Татьянин день | страница 28



— Дитя мое! Что вы надумали? Этого делать нельзя! Родители ваши, муж знают о вашей беременности? Это радость родить ребенка. У вас будет прелестный малыш. Кто эта женщина с вами?

Молчу.

— Я операции делать не буду.

И совсем к ночи подвал. В комнате, где стоит стол, грязь, сама женщина неопрятная, не похожа на врача, суетится, просит Риву сразу же после операции увести меня из квартиры.

— Извините, Рива, я операцию делать не буду.

10

Митя… Митя… Моя первая любовь… На свадьбе я сломала каблук, и кто-то сказал, что это плохая примета.

Первая брачная ночь. Мита и терпелив, и мягок, и нежен, когда мой страх прошел и это все случилось, Митя, вытащив из-под меня простыню, куда-то исчез. Ошеломленная жду Митю. Может быть, так и надо — сразу куда-нибудь исчезнуть. Уже прошло часа три, а Мити все нет, и спросить, что делать дальше, не у кого, у Папы теперь об этом тоже не спросишь… Митя появился только к вечеру сильно выпивший и сказал, что они с братом «обмывали мою невинность».

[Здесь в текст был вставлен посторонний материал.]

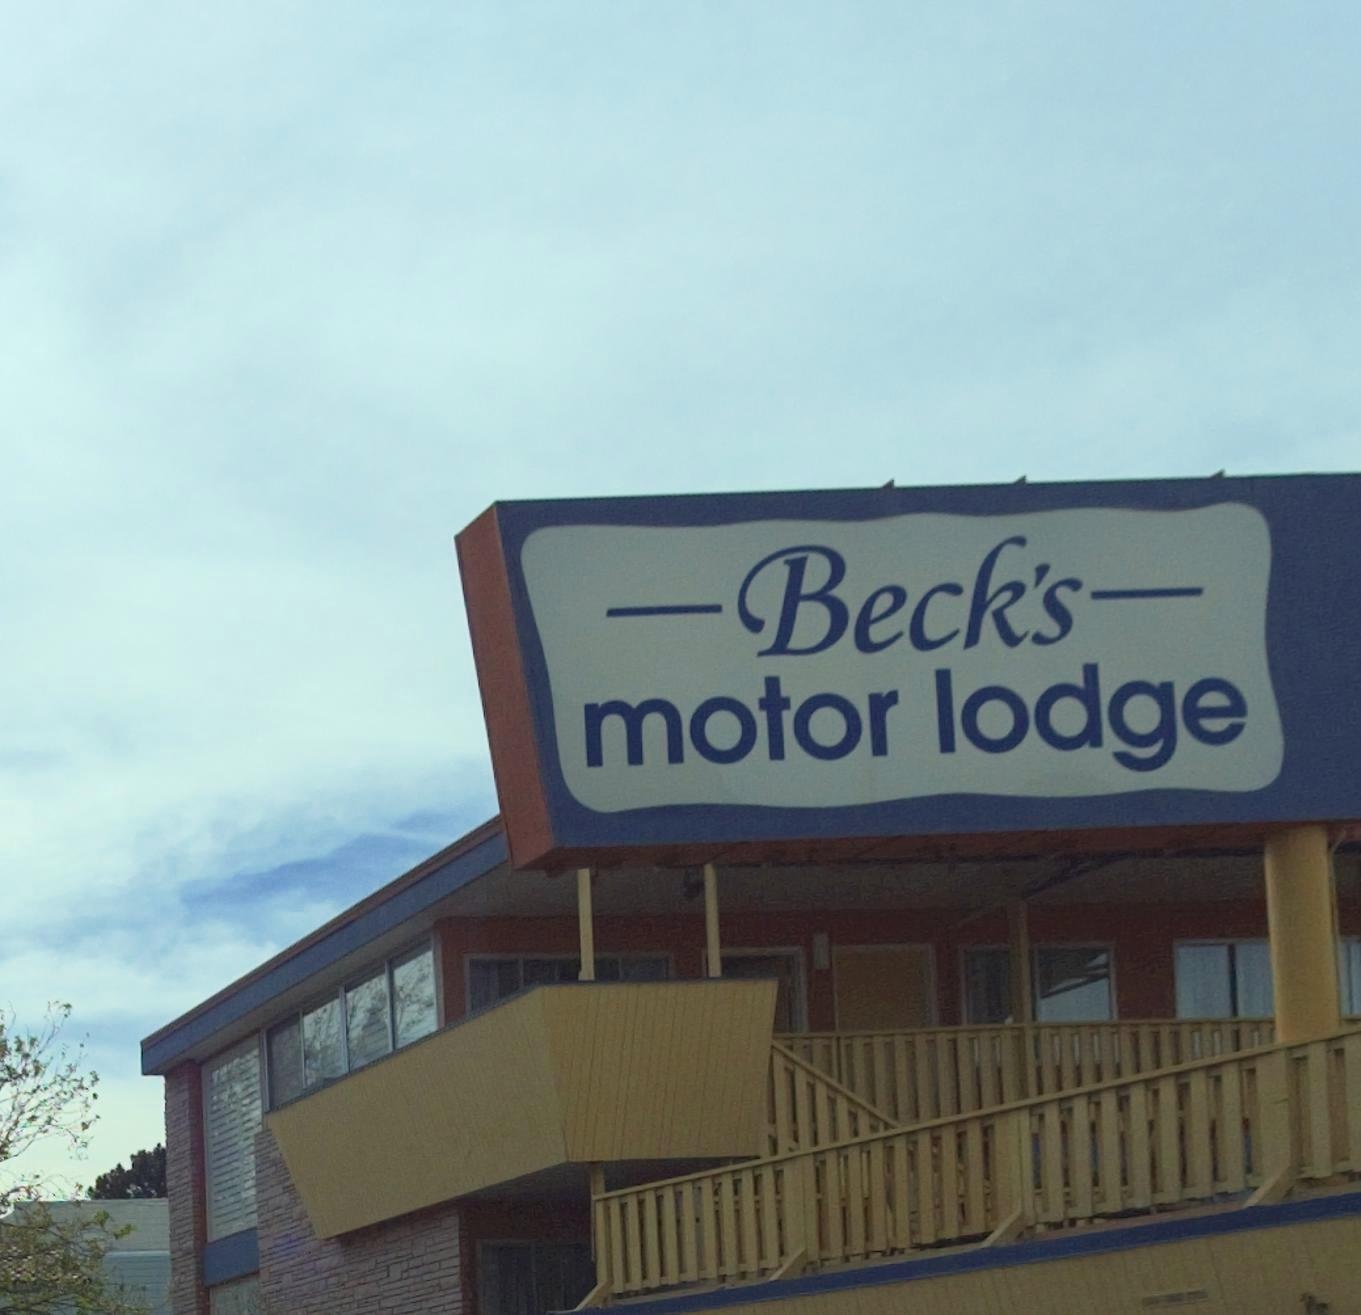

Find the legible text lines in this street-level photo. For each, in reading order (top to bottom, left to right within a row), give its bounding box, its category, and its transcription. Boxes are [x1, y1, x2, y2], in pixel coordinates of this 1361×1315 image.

[721, 530, 1090, 665] BusinessName: Beck's
[576, 656, 1258, 781] BusinessName: motor lodge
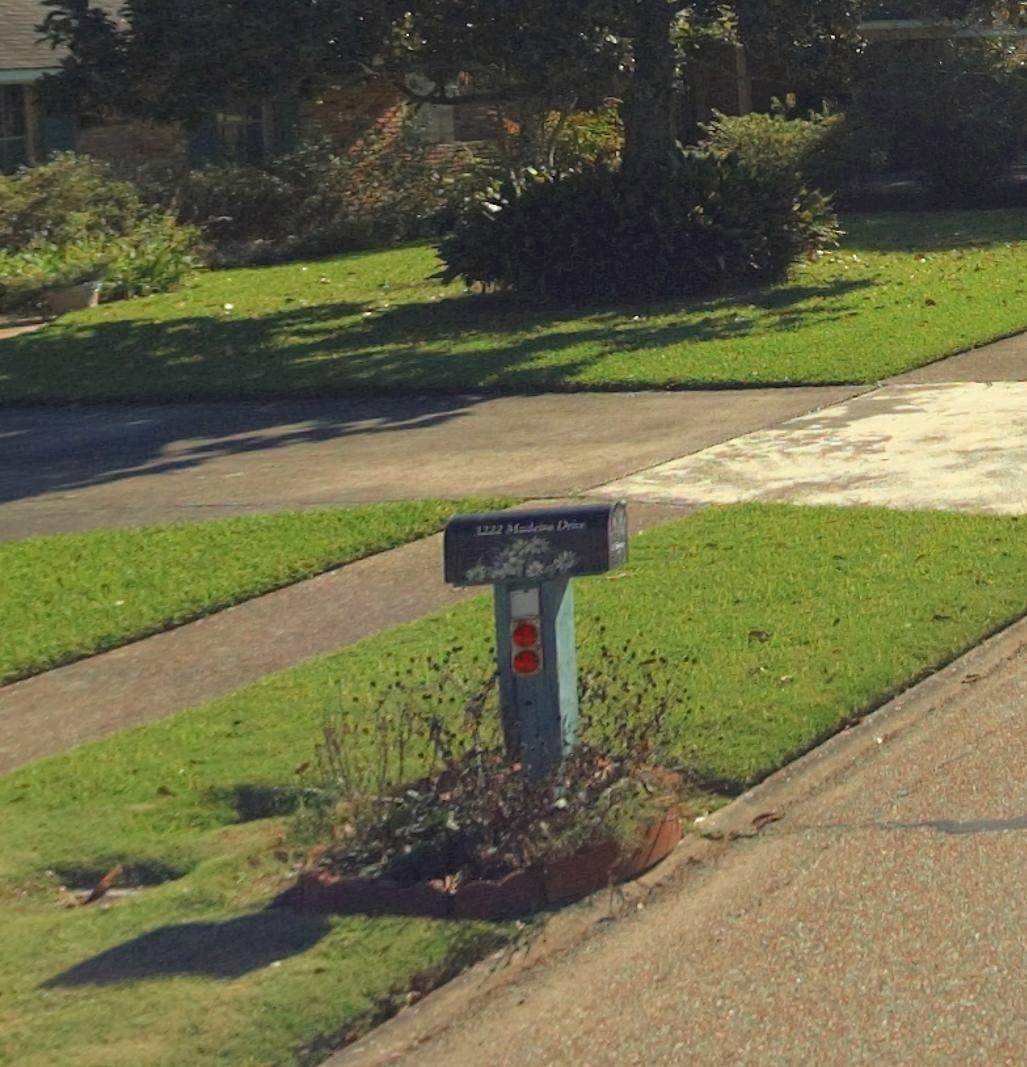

Я постепенно осознаю тот разговор с Папой на нашей скамейке: «человек не нашего круга». Папа говорил о воспитании. Митя вообще не знает, что это такое, и приходится нам к нему приспосабливаться, ломать себя в дурную сторону… И дела мои плохи. Парусников не может протащить в институт без комсомольской путевки, будь ты даже семи пядей во лбу. Что будет со мной, с Левушкой? Моя карьера в кино тоже закончилась печально: съемки фильма затянулись, беременность стала видна, нашли в Прибалтике похожую на меня девушку, стали снимать ее, а меня оставили только на общих планах в больших массовых сценах, снятых на шахте. А потом был какой-то пленум ЦК по идеологии и почти готовый фильм закрыли как не отвечающий линии партии на шахте. Заработанные деньги кончились. Пока Митя учился в институте, Папа и Баби, как мышки в норушку, несли нам все, что могли, а после окончания института Митю по партийной линии оставили деканом режиссерского факультета, он уже получает зарплату, но часто эта зарплата остается в ресторане или на пирушке, когда появляются тбилисские друзья, а я тащусь с ребенком к своим пообедать. Мои, конечно, видят все, но молчат, и только раз, когда я завязала шею платком, Папа платок снял и увидел синяки, мне пришлось рассказать, что Митя душил меня из ревности.

— Надо терпеть, теперь у вас ребенок, и о разводе не может быть и речи.

И ревность-то эта беспричинная, неумная и к вещам, и ко всему живому, я ни о ком не думаю, я его еще люблю, я сделала бы все, чтобы спасти нашу любовь, а он ведет себя, как может вести распоясавшийся человек, знающий, что ему все дозволено. Так стыдно перед Папой.